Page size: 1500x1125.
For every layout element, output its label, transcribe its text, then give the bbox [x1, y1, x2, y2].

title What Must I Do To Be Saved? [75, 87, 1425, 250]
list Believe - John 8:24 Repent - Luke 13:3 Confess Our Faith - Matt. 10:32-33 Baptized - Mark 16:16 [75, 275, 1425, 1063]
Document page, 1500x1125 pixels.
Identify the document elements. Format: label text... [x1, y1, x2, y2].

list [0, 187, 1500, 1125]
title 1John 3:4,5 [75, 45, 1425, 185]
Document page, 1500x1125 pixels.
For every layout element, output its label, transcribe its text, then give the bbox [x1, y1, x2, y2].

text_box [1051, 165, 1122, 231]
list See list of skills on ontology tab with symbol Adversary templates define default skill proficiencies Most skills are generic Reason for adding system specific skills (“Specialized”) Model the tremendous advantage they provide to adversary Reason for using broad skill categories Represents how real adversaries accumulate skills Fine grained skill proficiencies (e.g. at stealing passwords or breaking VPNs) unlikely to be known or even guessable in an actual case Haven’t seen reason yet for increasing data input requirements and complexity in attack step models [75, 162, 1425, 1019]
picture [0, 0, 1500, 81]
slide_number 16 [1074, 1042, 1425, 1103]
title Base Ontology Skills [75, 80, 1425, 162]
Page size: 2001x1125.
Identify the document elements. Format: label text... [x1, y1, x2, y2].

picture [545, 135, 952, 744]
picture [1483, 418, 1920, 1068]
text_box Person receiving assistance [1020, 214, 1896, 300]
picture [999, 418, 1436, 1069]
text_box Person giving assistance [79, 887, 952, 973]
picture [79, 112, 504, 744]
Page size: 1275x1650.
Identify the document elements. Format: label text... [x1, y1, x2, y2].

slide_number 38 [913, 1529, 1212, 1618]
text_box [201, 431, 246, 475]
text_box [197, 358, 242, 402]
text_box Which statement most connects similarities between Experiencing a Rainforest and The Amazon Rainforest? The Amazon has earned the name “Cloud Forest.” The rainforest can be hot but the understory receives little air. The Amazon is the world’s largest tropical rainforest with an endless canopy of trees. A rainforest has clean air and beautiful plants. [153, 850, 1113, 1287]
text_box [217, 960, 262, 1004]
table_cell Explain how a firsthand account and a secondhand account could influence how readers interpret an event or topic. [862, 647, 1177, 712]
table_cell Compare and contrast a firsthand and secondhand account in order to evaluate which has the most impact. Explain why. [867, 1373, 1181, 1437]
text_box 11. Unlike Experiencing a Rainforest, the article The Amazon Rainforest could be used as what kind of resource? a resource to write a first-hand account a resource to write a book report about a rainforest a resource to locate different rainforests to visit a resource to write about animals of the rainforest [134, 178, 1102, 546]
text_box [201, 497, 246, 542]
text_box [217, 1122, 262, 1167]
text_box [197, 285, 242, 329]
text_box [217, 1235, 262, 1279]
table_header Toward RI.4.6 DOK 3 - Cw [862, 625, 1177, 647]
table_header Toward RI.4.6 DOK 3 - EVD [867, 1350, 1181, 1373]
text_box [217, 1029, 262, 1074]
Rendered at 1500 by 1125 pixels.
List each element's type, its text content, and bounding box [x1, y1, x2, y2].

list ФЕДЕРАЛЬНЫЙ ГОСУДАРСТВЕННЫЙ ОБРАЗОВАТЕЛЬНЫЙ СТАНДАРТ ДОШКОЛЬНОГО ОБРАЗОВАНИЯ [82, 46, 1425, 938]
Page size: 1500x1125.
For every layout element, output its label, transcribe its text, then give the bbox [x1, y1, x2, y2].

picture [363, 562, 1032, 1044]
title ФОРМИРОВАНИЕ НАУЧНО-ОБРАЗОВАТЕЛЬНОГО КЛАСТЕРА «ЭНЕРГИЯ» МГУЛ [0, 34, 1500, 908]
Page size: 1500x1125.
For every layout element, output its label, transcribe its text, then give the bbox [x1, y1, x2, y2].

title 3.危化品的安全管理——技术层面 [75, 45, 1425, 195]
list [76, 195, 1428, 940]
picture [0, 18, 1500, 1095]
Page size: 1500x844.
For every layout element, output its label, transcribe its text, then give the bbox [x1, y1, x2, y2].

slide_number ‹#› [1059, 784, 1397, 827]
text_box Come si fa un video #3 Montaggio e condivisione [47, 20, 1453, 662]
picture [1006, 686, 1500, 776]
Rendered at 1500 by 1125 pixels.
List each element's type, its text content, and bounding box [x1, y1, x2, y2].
----------------
AIM OF THE EXERCISE: Word for word, restate each of the records above.

TASK RESPONSE:
Page size: 1500x1125.
For every layout element, output its label, transcribe its text, then give the bbox [x1, y1, x2, y2].

title What Must I Do To Be Saved? [75, 87, 1425, 250]
list Believe - John 8:24 Repent - Luke 13:3 Confess Our Faith - Matt. 10:32-33 Baptized - Mark 16:16 [75, 275, 1425, 1063]
Document page, 1500x1125 pixels.
Identify the document elements. Format: label text... [x1, y1, x2, y2].

list [0, 187, 1500, 1125]
title 1John 3:4,5 [75, 45, 1425, 185]
Document page, 1500x1125 pixels.
For every layout element, output its label, transcribe its text, then give the bbox [x1, y1, x2, y2].

text_box [1051, 165, 1122, 231]
list See list of skills on ontology tab with symbol Adversary templates define default skill proficiencies Most skills are generic Reason for adding system specific skills (“Specialized”) Model the tremendous advantage they provide to adversary Reason for using broad skill categories Represents how real adversaries accumulate skills Fine grained skill proficiencies (e.g. at stealing passwords or breaking VPNs) unlikely to be known or even guessable in an actual case Haven’t seen reason yet for increasing data input requirements and complexity in attack step models [75, 162, 1425, 1019]
picture [0, 0, 1500, 81]
slide_number 16 [1074, 1042, 1425, 1103]
title Base Ontology Skills [75, 80, 1425, 162]
Page size: 2001x1125.
Identify the document elements. Format: label text... [x1, y1, x2, y2].

picture [545, 135, 952, 744]
picture [1483, 418, 1920, 1068]
text_box Person receiving assistance [1020, 214, 1896, 300]
picture [999, 418, 1436, 1069]
text_box Person giving assistance [79, 887, 952, 973]
picture [79, 112, 504, 744]
Page size: 1275x1650.
Identify the document elements. Format: label text... [x1, y1, x2, y2].

slide_number 38 [913, 1529, 1212, 1618]
text_box [201, 431, 246, 475]
text_box [197, 358, 242, 402]
text_box Which statement most connects similarities between Experiencing a Rainforest and The Amazon Rainforest? The Amazon has earned the name “Cloud Forest.” The rainforest can be hot but the understory receives little air. The Amazon is the world’s largest tropical rainforest with an endless canopy of trees. A rainforest has clean air and beautiful plants. [153, 850, 1113, 1287]
text_box [217, 960, 262, 1004]
table_cell Explain how a firsthand account and a secondhand account could influence how readers interpret an event or topic. [862, 647, 1177, 712]
table_cell Compare and contrast a firsthand and secondhand account in order to evaluate which has the most impact. Explain why. [867, 1373, 1181, 1437]
text_box 11. Unlike Experiencing a Rainforest, the article The Amazon Rainforest could be used as what kind of resource? a resource to write a first-hand account a resource to write a book report about a rainforest a resource to locate different rainforests to visit a resource to write about animals of the rainforest [134, 178, 1102, 546]
text_box [201, 497, 246, 542]
text_box [217, 1122, 262, 1167]
text_box [197, 285, 242, 329]
text_box [217, 1235, 262, 1279]
table_header Toward RI.4.6 DOK 3 - Cw [862, 625, 1177, 647]
table_header Toward RI.4.6 DOK 3 - EVD [867, 1350, 1181, 1373]
text_box [217, 1029, 262, 1074]
Rendered at 1500 by 1125 pixels.
List each element's type, its text content, and bounding box [x1, y1, x2, y2].

list ФЕДЕРАЛЬНЫЙ ГОСУДАРСТВЕННЫЙ ОБРАЗОВАТЕЛЬНЫЙ СТАНДАРТ ДОШКОЛЬНОГО ОБРАЗОВАНИЯ [82, 46, 1425, 938]
Page size: 1500x1125.
For every layout element, output its label, transcribe its text, then give the bbox [x1, y1, x2, y2].

picture [363, 562, 1032, 1044]
title ФОРМИРОВАНИЕ НАУЧНО-ОБРАЗОВАТЕЛЬНОГО КЛАСТЕРА «ЭНЕРГИЯ» МГУЛ [0, 34, 1500, 908]
Page size: 1500x1125.
For every layout element, output its label, transcribe its text, then give the bbox [x1, y1, x2, y2].

title 3.危化品的安全管理——技术层面 [75, 45, 1425, 195]
list [76, 195, 1428, 940]
picture [0, 18, 1500, 1095]
Page size: 1500x844.
For every layout element, output its label, transcribe its text, then give the bbox [x1, y1, x2, y2].

slide_number ‹#› [1059, 784, 1397, 827]
text_box Come si fa un video #3 Montaggio e condivisione [47, 20, 1453, 662]
picture [1006, 686, 1500, 776]
Rendered at 1500 by 1125 pixels.
List each element's type, its text content, and bounding box [x1, y1, x2, y2].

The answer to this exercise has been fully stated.